The problem
Copy out the material in full. Leave every line as it is.

Record excerpts
####
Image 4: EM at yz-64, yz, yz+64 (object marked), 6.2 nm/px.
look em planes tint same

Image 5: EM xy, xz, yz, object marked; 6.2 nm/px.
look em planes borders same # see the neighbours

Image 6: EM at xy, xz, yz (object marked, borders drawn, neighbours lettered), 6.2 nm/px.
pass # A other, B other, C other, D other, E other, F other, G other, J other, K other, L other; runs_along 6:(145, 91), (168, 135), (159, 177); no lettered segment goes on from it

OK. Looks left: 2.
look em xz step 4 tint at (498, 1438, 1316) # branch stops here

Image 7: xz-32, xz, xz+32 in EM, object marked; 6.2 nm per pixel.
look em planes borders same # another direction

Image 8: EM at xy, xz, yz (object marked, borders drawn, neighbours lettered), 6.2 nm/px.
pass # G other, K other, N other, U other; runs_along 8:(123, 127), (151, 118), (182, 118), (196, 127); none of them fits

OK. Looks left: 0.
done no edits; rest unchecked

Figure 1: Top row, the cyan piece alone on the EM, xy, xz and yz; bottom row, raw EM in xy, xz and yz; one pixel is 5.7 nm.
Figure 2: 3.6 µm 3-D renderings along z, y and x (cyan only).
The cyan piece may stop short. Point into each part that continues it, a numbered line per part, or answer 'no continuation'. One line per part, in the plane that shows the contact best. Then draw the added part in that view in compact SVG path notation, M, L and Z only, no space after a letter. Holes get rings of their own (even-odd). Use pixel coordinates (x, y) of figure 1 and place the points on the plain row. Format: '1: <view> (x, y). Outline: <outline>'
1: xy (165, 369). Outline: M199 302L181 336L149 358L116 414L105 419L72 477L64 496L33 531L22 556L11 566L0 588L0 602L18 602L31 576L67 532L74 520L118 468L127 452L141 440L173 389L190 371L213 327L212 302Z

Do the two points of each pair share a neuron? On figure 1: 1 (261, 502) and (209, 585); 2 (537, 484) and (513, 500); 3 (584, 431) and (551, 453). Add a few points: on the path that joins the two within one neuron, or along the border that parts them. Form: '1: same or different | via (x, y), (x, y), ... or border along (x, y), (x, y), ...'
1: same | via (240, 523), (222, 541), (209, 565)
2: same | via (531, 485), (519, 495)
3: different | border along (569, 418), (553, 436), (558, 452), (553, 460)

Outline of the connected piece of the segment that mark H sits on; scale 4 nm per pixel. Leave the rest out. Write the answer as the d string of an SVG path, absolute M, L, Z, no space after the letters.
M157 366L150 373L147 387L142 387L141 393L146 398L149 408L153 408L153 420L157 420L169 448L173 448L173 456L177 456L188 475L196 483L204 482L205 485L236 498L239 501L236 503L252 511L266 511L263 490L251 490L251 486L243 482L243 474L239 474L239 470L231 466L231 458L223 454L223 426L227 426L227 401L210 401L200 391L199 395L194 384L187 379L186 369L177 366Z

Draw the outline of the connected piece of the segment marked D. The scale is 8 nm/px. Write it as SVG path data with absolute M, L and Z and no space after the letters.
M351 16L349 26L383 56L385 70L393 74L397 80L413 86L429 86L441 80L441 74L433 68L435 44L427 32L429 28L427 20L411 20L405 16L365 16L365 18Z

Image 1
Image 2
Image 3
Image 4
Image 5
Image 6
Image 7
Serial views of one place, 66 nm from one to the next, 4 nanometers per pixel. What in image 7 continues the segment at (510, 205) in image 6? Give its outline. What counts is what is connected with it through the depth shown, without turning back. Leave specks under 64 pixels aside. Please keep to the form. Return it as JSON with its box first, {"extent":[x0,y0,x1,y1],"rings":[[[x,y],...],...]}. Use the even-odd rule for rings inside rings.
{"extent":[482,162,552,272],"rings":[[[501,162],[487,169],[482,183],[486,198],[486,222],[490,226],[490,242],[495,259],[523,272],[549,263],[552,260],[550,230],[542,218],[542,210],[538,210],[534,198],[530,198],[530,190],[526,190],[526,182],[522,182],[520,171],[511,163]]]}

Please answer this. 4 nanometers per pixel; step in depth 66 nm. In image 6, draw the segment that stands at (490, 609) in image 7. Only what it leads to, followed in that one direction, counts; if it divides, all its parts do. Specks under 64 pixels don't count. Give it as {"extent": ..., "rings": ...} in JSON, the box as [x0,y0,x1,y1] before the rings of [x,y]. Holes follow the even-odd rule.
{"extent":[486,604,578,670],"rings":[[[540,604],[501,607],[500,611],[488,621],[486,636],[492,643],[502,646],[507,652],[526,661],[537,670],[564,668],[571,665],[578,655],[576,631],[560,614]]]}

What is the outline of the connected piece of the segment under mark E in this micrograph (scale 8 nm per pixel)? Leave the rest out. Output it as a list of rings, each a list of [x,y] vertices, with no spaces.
####
Result below
Image 4: EM at yz-64, yz, yz+64 (object marked), 6.2 nm/px.
look em planes tint same

Image 5: EM xy, xz, yz, object marked; 6.2 nm/px.
look em planes borders same # see the neighbours

Image 6: EM at xy, xz, yz (object marked, borders drawn, neighbours lettered), 6.2 nm/px.
pass # A other, B other, C other, D other, E other, F other, G other, J other, K other, L other; runs_along 6:(145, 91), (168, 135), (159, 177); no lettered segment goes on from it

OK. Looks left: 2.
look em xz step 4 tint at (498, 1438, 1316) # branch stops here

Image 7: xz-32, xz, xz+32 in EM, object marked; 6.2 nm per pixel.
look em planes borders same # another direction

Image 8: EM at xy, xz, yz (object marked, borders drawn, neighbours lettered), 6.2 nm/px.
pass # G other, K other, N other, U other; runs_along 8:(123, 127), (151, 118), (182, 118), (196, 127); none of them fits

OK. Looks left: 0.
done no edits; rest unchecked

Figure 1: Top row, the cyan piece alone on the EM, xy, xz and yz; bottom row, raw EM in xy, xz and yz; one pixel is 5.7 nm.
Figure 2: 3.6 µm 3-D renderings along z, y and x (cyan only).
The cyan piece may stop short. Point into each part that continues it, a numbered line per part, or answer 'no continuation'. One line per part, in the plane that shows the contact best. Then draw the added part in that view in compact SVG path notation, M, L and Z only, no space after a letter. Holes get rings of their own (even-odd). Use pixel coordinates (x, y) of figure 1 and place the points on the plain row. Format: '1: <view> (x, y). Outline: <outline>'
1: xy (165, 369). Outline: M199 302L181 336L149 358L116 414L105 419L72 477L64 496L33 531L22 556L11 566L0 588L0 602L18 602L31 576L67 532L74 520L118 468L127 452L141 440L173 389L190 371L213 327L212 302Z

Do the two points of each pair share a neuron? On figure 1: 1 (261, 502) and (209, 585); 2 (537, 484) and (513, 500); 3 (584, 431) and (551, 453). Add a few points: on the path that joins the two within one neuron, or along the border that parts them. Form: '1: same or different | via (x, y), (x, y), ... or border along (x, y), (x, y), ...'
1: same | via (240, 523), (222, 541), (209, 565)
2: same | via (531, 485), (519, 495)
3: different | border along (569, 418), (553, 436), (558, 452), (553, 460)

Outline of the connected piece of the segment that mark H sits on; scale 4 nm per pixel. Leave the rest out. Write the answer as the d string of an SVG path, absolute M, L, Z, no space after the letters.
M157 366L150 373L147 387L142 387L141 393L146 398L149 408L153 408L153 420L157 420L169 448L173 448L173 456L177 456L188 475L196 483L204 482L205 485L236 498L239 501L236 503L252 511L266 511L263 490L251 490L251 486L243 482L243 474L239 474L239 470L231 466L231 458L223 454L223 426L227 426L227 401L210 401L200 391L199 395L194 384L187 379L186 369L177 366Z

Draw the outline of the connected piece of the segment marked D. The scale is 8 nm/px. Write it as SVG path data with absolute M, L and Z and no space after the letters.
M351 16L349 26L383 56L385 70L393 74L397 80L413 86L429 86L441 80L441 74L433 68L435 44L427 32L429 28L427 20L411 20L405 16L365 16L365 18Z

Image 1
Image 2
Image 3
Image 4
Image 5
Image 6
Image 7
Serial views of one place, 66 nm from one to the next, 4 nanometers per pixel. What in image 7 continues the segment at (510, 205) in image 6? Give its outline. What counts is what is connected with it through the depth shown, without turning back. Leave specks under 64 pixels aside. Please keep to the form. Return it as JSON with its box first, {"extent":[x0,y0,x1,y1],"rings":[[[x,y],...],...]}. Use the even-odd rule for rings inside rings.
{"extent":[482,162,552,272],"rings":[[[501,162],[487,169],[482,183],[486,198],[486,222],[490,226],[490,242],[495,259],[523,272],[549,263],[552,260],[550,230],[542,218],[542,210],[538,210],[534,198],[530,198],[530,190],[526,190],[526,182],[522,182],[520,171],[511,163]]]}

Please answer this. 4 nanometers per pixel; step in depth 66 nm. In image 6, draw the segment that stands at (490, 609) in image 7. Only what it leads to, followed in that one direction, counts; if it divides, all its parts do. Specks under 64 pixels don't count. Give it as {"extent": ..., "rings": ...} in JSON, the box as [x0,y0,x1,y1] before the rings of [x,y]. Holes follow the even-odd rule.
{"extent":[486,604,578,670],"rings":[[[540,604],[501,607],[500,611],[488,621],[486,636],[492,643],[502,646],[507,652],[526,661],[537,670],[564,668],[571,665],[578,655],[576,631],[560,614]]]}

What is the outline of the connected piece of the segment under mark E in this micrograph (scale 8 nm per pixel)? Leave the rest out. Output it as a list of rings, each a list of [x,y] vertices, with no spaces.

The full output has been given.